In the lead. And because you made me change it earlier, it no longer applies
Specifically, you previously talked about roads and buildings, and a sentence later in the paragraph says "Mudslides and logs destroyed roads, bridges, water pipes and drainage systems". There is major redundancy still. ♫
Hurricanehink (
talk)
13:44, 5 July 2013 (UTC)reply
"On Sikiana Island, a small island with a few hundred residents, only one house was left standing" - this seems really random next to the other info in the paragraph.
It'd work better if it wasn't right after - "There were initially reports of 50 people missing, and the death toll was initially only five,[15] one of whom was a man who drowned". Which again proves that sentence isn't worth much. ♫
Hurricanehink (
talk)
13:44, 5 July 2013 (UTC)reply
"Initially, postal services were closed and telecommunications were disrupted due to the storm; as a result; it was estimated that the former would remain closed for several days." - the "as a result" part seems awkward and unusual.
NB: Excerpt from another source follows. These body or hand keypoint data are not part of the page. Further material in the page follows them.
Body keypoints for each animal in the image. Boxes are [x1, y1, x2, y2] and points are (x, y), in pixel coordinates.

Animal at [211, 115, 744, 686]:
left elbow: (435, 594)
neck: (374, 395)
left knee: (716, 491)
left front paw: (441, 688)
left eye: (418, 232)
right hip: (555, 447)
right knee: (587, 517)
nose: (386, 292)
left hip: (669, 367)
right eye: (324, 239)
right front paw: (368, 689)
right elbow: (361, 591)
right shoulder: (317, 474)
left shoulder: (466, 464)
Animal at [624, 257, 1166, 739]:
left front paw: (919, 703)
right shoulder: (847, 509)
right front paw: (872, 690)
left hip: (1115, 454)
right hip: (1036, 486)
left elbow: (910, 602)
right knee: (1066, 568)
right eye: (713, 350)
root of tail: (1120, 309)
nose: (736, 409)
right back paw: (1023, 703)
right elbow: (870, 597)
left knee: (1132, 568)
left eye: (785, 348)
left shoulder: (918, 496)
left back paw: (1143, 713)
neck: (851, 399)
I strongly feel that there is still a lot out there that could be added to this article, for example
Thesethreejournals contain a lot of information that need to be used to expand the article. I am trying to rewrite the article and am grateful to Hurricanehink for not failing this GAN yet but my time is limited at the minute so thus i feel it is time for this article to be failed.
Jason Rees (
talk)
14:01, 20 July 2013 (UTC)reply
Well, GA's don't have to include everything, it's is suppose to be a summary. Anyway, this GAN has turned a bit dramatic, and I'd rather worry about other articles than this right now. Therefore, I am withdrawing this GAN.
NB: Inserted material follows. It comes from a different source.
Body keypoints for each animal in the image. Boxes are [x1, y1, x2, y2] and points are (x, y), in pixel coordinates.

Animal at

YEPacificHurricane14:53, 20 July 2013 (UTC)reply
As time and my motivation allows, I am going to try and sort this article out in order to try and tell the story of Namu a lot clearer than the article does presently. My working suspicion is that each of the nine provinces with the exception of Temotu will deserve a paragraph each and one for the overall impact. The aftermath section will also be about 3-4 paragraphs long. If anyone has any thoughts on the structure let me know, I am very keen to hear in particular to hear from @
Yellow Evan and
Hurricanehink:.
Jason Rees (
talk)
14:05, 27 September 2015 (UTC)reply
An 11 month late reply (I was looking at my older articles and stumbled across this), but knowing you, you'll eventually come back to this, it's probably a good idea, but I assume in addition to the nine paragraphs about impact you mentioned above, you'd also keep the paragraphs with the TC warnings and the one with rain/wind totals.